- _WHAT IS EXPECTED_
Copy every line of text in the records below without any change, and leave the pictures out of your answer.

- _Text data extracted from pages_
====================
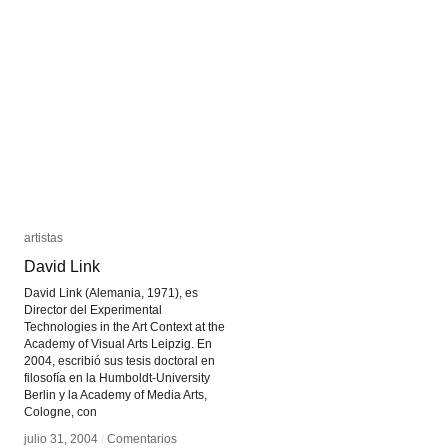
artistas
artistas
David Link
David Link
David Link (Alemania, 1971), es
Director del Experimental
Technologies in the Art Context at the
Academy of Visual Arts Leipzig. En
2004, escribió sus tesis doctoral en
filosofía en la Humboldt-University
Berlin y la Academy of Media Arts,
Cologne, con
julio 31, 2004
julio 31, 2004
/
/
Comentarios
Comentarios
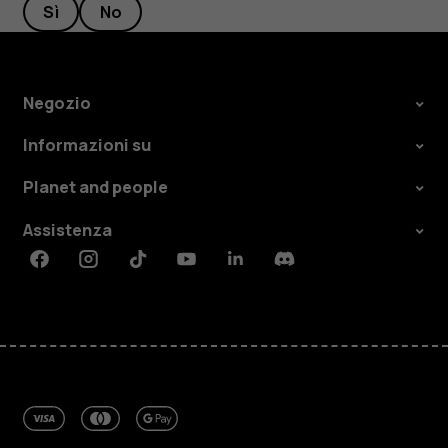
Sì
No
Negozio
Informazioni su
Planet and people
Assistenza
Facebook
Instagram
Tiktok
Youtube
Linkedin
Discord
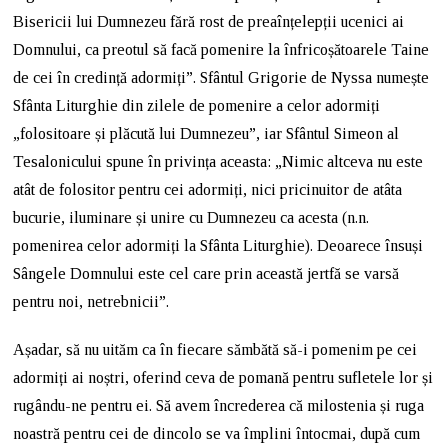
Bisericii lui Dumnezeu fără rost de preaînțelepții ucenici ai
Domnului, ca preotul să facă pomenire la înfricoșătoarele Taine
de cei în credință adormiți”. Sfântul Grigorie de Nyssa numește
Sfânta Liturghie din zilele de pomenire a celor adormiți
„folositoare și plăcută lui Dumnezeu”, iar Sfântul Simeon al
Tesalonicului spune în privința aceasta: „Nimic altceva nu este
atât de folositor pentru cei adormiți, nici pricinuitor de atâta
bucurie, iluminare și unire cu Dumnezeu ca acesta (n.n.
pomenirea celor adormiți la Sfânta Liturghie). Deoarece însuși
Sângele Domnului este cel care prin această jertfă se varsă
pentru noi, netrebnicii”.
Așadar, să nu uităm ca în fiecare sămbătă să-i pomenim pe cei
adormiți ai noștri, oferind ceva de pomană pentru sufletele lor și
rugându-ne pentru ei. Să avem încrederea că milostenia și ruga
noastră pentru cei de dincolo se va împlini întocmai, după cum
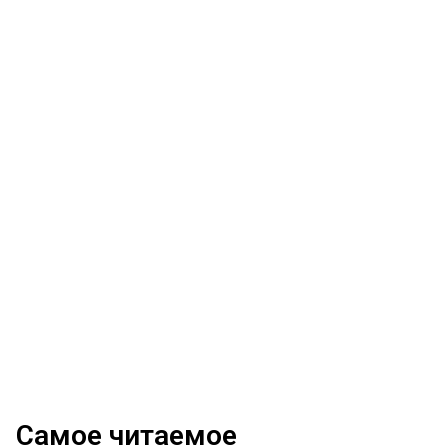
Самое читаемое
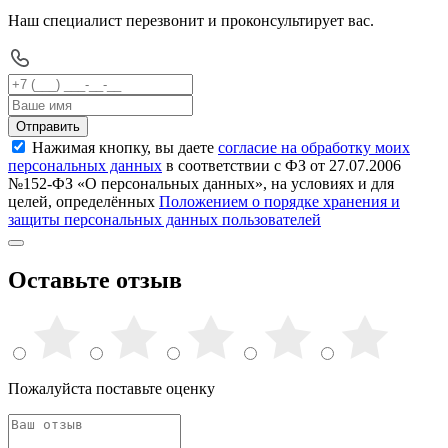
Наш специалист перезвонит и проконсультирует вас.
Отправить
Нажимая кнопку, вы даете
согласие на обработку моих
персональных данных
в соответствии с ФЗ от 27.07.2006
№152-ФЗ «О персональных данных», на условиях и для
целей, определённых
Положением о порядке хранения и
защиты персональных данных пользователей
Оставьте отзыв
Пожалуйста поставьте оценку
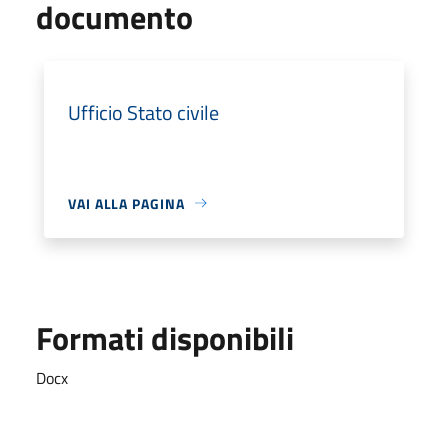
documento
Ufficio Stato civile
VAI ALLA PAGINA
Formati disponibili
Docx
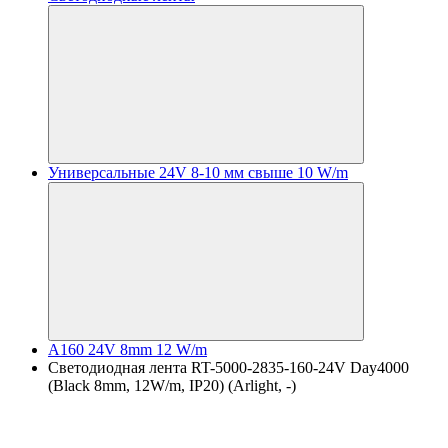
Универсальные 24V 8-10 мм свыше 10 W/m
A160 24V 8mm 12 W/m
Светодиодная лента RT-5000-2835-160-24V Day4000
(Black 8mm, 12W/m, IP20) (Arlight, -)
====================
- _COMPLETED EXERCISE_
artistas
artistas
David Link
David Link
David Link (Alemania, 1971), es
Director del Experimental
Technologies in the Art Context at the
Academy of Visual Arts Leipzig. En
2004, escribió sus tesis doctoral en
filosofía en la Humboldt-University
Berlin y la Academy of Media Arts,
Cologne, con
julio 31, 2004
julio 31, 2004
/
/
Comentarios
Comentarios
Sì
No
Negozio
Informazioni su
Planet and people
Assistenza
Facebook
Instagram
Tiktok
Youtube
Linkedin
Discord
Bisericii lui Dumnezeu fără rost de preaînțelepții ucenici ai
Domnului, ca preotul să facă pomenire la înfricoșătoarele Taine
de cei în credință adormiți”. Sfântul Grigorie de Nyssa numește
Sfânta Liturghie din zilele de pomenire a celor adormiți
„folositoare și plăcută lui Dumnezeu”, iar Sfântul Simeon al
Tesalonicului spune în privința aceasta: „Nimic altceva nu este
atât de folositor pentru cei adormiți, nici pricinuitor de atâta
bucurie, iluminare și unire cu Dumnezeu ca acesta (n.n.
pomenirea celor adormiți la Sfânta Liturghie). Deoarece însuși
Sângele Domnului este cel care prin această jertfă se varsă
pentru noi, netrebnicii”.
Așadar, să nu uităm ca în fiecare sămbătă să-i pomenim pe cei
adormiți ai noștri, oferind ceva de pomană pentru sufletele lor și
rugându-ne pentru ei. Să avem încrederea că milostenia și ruga
noastră pentru cei de dincolo se va împlini întocmai, după cum
Самое читаемое
Наш специалист перезвонит и проконсультирует вас.
Отправить
Нажимая кнопку, вы даете
согласие на обработку моих
персональных данных
в соответствии с ФЗ от 27.07.2006
№152-ФЗ «О персональных данных», на условиях и для
целей, определённых
Положением о порядке хранения и
защиты персональных данных пользователей
Оставьте отзыв
Пожалуйста поставьте оценку
documento
Ufficio Stato civile
VAI ALLA PAGINA
Formati disponibili
Docx
Универсальные 24V 8-10 мм свыше 10 W/m
A160 24V 8mm 12 W/m
Светодиодная лента RT-5000-2835-160-24V Day4000
(Black 8mm, 12W/m, IP20) (Arlight, -)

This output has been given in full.